- Assignment:
According to the text on Aromobates leopardalis, between what elevations have scientists seen this frog?
───── Text
Aromobates leopardalis
- Conservation status: Critically endangered, possibly extinct (IUCN 3.1)

Scientific classification
- Kingdom: Animalia
- Phylum: Chordata
- Class: Amphibia
- Order: Anura
- Family: Aromobatidae
- Genus: Aromobates
- Species: A. leopardalis
- Binomial name: Aromobates leopardalis (Rivero, 1978)
- Synonyms: Colostethus leopardalis

= Aromobates leopardalis =

- Authority: (Rivero, 1978)
- Conservation status: PE
- Synonyms: Colostethus leopardalis

Species of frog

Aromobates leopardalis (common name: leopard rocket frog, Mucubají skunk frog) is a species of frog in the family Aromobatidae. It is endemic to the Mérida of western Venezuela, with one population within the Sierra Nevada National Park.

==Habitat==
Its natural habitats are páramo grassland and sub-páramo shrubland environments and cloud forest. It is usually found within grasses and frailejones (Espeletia spp.), usually along and within streams. Scientists saw the frog between 2400 and 3300 m above sea level.

Scientists have seen the frog in Parque Nacional Sierra Nevada.

==Odor==
Both adults and tadpoles can create smells that are unpleasant to the human nose.

==Threats==
This species has not been seen in at least a decade. Scientists infer that chytridiomycosis may have caused a precipitous decline in this species population because it did so with another frog species that shares its habitat, Atelopus mucubajiensis. They also cite water pollution and introduced trout species as threats.
──────────
───── Exercise data
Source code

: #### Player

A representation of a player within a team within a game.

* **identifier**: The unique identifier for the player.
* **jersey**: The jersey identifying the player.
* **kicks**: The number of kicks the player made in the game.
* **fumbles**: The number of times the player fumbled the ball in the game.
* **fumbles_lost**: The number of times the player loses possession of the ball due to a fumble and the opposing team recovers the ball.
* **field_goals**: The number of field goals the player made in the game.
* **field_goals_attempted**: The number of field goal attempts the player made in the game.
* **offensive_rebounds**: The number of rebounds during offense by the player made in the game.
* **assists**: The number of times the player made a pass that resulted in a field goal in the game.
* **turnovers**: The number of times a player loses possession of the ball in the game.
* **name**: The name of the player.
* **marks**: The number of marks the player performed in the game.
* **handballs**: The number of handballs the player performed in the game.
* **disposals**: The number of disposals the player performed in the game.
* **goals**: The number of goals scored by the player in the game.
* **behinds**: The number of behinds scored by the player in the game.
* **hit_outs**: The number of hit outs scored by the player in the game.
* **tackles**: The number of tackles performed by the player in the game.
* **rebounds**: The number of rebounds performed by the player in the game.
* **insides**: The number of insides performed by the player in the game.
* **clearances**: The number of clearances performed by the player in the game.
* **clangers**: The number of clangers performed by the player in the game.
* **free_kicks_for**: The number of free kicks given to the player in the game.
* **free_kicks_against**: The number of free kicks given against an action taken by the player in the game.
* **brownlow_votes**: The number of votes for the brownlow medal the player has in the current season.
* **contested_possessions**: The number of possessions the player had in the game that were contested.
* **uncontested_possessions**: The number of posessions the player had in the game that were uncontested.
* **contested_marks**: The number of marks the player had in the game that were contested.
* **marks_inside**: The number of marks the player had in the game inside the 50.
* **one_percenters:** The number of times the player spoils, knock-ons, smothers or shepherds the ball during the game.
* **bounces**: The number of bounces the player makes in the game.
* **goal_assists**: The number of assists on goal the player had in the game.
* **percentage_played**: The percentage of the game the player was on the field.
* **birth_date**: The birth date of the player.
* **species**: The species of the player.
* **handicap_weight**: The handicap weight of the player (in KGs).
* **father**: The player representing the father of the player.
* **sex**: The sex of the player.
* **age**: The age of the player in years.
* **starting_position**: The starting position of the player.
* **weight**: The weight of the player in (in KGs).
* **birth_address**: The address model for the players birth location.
──────────
- Solution below:
Between 2400 and 3300 m above sea level.